**INFORMATION PROVIDED**
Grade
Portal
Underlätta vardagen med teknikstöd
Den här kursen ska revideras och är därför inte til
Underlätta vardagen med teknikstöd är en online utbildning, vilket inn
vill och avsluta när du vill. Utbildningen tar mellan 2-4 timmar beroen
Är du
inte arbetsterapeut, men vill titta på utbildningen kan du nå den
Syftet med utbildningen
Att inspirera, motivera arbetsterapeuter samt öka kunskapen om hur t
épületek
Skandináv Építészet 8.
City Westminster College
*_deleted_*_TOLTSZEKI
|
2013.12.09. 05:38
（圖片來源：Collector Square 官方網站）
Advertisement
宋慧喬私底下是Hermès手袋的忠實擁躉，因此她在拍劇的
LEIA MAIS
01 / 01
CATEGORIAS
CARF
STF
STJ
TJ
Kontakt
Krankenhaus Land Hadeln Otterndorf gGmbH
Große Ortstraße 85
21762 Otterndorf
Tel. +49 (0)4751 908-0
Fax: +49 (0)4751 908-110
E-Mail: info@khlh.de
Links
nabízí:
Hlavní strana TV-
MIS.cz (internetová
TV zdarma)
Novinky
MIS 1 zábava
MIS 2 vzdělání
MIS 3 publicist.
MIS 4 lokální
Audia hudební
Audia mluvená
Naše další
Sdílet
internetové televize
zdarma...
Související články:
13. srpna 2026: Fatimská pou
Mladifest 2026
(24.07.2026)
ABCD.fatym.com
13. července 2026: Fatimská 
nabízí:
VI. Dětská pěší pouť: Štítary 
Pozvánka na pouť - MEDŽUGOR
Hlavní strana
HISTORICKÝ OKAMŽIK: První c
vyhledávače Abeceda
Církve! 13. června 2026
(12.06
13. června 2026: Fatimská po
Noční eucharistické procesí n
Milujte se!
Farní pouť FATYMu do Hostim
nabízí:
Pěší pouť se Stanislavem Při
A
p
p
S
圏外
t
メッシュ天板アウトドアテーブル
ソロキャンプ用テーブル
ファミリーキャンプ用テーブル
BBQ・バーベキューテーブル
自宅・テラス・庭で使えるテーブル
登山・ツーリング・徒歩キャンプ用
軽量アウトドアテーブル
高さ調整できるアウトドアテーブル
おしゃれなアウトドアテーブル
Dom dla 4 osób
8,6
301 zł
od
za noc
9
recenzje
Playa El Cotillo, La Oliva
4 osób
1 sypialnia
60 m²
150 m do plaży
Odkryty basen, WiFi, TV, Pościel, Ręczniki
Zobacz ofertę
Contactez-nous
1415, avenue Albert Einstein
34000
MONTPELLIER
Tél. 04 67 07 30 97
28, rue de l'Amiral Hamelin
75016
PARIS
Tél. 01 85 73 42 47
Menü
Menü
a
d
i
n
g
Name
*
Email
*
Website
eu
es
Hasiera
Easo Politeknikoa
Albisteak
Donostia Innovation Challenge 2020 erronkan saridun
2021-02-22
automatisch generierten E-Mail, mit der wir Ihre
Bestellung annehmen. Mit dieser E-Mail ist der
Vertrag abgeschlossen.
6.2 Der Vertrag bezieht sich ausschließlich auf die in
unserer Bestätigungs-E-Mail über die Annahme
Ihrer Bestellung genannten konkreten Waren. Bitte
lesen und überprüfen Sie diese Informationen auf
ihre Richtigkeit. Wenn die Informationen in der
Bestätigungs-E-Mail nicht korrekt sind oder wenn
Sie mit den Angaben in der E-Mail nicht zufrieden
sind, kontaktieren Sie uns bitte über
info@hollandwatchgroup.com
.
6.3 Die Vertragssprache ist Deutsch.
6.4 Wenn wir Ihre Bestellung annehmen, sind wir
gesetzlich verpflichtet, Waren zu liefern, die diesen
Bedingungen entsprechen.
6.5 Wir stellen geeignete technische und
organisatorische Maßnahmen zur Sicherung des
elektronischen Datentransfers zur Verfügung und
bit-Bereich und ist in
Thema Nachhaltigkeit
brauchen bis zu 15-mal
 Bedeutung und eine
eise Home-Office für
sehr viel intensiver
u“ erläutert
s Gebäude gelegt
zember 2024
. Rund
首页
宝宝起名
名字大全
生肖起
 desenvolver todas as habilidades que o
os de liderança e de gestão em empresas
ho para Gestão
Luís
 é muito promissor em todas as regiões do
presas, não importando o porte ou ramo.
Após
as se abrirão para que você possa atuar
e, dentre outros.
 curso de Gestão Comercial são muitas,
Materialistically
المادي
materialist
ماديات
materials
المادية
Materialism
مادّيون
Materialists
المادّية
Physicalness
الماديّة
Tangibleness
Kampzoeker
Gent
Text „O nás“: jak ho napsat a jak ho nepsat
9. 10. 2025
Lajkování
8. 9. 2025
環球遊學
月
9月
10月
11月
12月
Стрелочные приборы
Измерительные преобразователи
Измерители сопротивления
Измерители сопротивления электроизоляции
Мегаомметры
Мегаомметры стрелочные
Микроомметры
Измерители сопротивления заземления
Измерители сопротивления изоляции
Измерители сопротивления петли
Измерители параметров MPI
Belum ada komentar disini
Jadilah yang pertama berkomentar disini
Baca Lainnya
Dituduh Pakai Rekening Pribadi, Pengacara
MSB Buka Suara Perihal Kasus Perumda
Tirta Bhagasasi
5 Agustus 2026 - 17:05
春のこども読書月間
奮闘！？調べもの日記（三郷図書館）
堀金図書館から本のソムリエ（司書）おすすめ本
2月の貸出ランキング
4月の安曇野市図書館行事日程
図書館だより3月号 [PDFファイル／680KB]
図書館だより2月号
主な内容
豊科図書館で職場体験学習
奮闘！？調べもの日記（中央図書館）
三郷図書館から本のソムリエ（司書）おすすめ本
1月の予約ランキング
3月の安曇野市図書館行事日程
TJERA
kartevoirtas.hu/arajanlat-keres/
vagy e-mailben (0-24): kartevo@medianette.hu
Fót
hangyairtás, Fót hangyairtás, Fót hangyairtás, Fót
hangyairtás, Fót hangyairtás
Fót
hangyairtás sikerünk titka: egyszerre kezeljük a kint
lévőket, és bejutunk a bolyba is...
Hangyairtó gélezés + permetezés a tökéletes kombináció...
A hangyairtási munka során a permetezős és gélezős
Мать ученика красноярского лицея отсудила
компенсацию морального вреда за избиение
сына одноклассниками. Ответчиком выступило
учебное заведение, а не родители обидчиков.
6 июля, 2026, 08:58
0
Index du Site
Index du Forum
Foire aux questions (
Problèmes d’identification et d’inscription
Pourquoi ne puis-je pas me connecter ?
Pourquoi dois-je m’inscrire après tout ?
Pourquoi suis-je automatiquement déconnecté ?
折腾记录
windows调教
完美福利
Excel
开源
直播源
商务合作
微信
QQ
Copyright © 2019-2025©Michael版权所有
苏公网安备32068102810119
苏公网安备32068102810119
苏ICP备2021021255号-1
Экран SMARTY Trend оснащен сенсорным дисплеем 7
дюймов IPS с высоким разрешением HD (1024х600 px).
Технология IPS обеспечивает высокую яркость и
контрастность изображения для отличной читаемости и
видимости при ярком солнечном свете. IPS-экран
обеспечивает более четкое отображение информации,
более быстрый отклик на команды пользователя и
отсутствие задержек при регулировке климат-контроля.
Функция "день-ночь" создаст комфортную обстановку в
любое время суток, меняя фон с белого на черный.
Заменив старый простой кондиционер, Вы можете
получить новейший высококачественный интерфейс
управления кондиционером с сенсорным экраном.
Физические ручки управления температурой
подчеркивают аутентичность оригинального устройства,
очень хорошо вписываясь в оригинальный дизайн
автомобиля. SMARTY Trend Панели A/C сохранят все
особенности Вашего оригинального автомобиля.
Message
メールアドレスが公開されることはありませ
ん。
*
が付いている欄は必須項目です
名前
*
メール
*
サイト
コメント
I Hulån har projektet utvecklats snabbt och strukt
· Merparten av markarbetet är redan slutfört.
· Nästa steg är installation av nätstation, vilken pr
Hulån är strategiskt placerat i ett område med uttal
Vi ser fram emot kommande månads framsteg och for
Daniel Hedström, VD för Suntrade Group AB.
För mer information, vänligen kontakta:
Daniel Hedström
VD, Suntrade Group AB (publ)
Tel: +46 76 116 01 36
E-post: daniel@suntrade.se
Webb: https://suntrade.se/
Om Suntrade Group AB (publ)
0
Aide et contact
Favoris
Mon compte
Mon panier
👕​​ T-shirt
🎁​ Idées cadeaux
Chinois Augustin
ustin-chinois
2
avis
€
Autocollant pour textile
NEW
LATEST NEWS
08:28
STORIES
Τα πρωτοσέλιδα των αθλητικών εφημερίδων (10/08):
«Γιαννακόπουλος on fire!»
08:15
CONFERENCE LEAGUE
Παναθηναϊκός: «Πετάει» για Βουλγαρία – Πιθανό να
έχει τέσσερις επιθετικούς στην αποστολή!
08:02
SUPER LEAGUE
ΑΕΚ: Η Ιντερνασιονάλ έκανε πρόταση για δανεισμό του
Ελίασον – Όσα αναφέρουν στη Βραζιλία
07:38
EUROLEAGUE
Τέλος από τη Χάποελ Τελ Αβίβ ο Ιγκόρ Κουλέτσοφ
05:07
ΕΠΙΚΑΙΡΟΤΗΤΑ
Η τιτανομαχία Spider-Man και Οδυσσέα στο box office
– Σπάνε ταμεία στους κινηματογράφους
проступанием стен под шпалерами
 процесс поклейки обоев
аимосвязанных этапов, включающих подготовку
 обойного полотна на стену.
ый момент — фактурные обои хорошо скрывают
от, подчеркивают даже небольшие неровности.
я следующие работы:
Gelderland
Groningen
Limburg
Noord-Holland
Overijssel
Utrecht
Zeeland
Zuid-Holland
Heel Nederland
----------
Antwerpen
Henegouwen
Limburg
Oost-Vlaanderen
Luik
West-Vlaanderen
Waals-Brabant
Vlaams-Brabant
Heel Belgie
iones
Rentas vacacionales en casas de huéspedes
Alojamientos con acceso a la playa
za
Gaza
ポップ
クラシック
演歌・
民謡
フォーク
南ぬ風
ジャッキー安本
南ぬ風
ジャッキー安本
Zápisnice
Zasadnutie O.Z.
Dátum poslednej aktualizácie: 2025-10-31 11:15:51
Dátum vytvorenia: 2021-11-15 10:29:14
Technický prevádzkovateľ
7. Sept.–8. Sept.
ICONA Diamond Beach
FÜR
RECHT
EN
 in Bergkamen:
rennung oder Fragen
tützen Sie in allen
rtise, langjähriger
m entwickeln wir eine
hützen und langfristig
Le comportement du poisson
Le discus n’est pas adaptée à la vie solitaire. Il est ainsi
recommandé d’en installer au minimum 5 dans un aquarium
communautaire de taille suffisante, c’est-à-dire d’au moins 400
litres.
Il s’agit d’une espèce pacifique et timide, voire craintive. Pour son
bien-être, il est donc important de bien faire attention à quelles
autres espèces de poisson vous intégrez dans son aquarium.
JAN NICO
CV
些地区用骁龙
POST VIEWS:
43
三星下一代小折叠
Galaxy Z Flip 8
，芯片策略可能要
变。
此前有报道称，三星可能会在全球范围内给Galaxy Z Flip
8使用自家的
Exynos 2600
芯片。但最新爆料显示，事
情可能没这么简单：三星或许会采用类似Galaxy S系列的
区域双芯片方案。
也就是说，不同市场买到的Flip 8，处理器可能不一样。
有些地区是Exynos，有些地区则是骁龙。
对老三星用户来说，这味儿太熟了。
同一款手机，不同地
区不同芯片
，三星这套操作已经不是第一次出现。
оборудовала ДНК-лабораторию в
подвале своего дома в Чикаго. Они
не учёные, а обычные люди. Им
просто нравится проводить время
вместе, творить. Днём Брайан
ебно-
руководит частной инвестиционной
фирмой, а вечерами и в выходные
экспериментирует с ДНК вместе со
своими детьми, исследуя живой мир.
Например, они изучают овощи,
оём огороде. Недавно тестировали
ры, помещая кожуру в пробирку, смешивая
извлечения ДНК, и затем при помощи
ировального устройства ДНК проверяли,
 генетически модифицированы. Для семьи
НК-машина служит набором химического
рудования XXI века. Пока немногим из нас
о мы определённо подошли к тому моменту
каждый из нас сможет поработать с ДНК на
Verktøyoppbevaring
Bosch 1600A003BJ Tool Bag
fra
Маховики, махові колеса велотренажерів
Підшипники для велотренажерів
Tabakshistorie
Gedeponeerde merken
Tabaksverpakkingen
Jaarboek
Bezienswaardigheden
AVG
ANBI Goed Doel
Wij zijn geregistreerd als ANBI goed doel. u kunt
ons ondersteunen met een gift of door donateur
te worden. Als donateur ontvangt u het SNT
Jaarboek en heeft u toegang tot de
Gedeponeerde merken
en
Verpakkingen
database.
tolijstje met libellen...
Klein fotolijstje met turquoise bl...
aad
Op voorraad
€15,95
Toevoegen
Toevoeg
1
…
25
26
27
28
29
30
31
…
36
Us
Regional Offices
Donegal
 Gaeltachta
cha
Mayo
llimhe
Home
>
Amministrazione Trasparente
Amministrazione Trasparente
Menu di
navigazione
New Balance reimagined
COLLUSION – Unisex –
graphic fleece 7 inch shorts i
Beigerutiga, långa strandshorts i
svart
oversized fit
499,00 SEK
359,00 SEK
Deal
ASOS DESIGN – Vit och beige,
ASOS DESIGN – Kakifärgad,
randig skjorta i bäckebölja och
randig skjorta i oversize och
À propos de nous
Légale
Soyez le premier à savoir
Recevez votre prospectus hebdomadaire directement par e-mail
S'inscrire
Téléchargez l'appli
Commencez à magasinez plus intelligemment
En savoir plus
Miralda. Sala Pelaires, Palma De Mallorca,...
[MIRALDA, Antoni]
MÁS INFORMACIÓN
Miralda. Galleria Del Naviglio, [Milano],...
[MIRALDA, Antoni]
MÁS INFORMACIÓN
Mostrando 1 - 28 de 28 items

**PROMPT**
In your answer, include only the lines above starting at the line that holds "Sie mit den" and ending at the line that holds "curso de Gestão", copied exactly.

**ANSWER TO THIS TASK**
Sie mit den Angaben in der E-Mail nicht zufrieden
sind, kontaktieren Sie uns bitte über
info@hollandwatchgroup.com
.
6.3 Die Vertragssprache ist Deutsch.
6.4 Wenn wir Ihre Bestellung annehmen, sind wir
gesetzlich verpflichtet, Waren zu liefern, die diesen
Bedingungen entsprechen.
6.5 Wir stellen geeignete technische und
organisatorische Maßnahmen zur Sicherung des
elektronischen Datentransfers zur Verfügung und
bit-Bereich und ist in
Thema Nachhaltigkeit
brauchen bis zu 15-mal
 Bedeutung und eine
eise Home-Office für
sehr viel intensiver
u“ erläutert
s Gebäude gelegt
zember 2024
. Rund
首页
宝宝起名
名字大全
生肖起
 desenvolver todas as habilidades que o
os de liderança e de gestão em empresas
ho para Gestão
Luís
 é muito promissor em todas as regiões do
presas, não importando o porte ou ramo.
Após
as se abrirão para que você possa atuar
e, dentre outros.
 curso de Gestão Comercial são muitas,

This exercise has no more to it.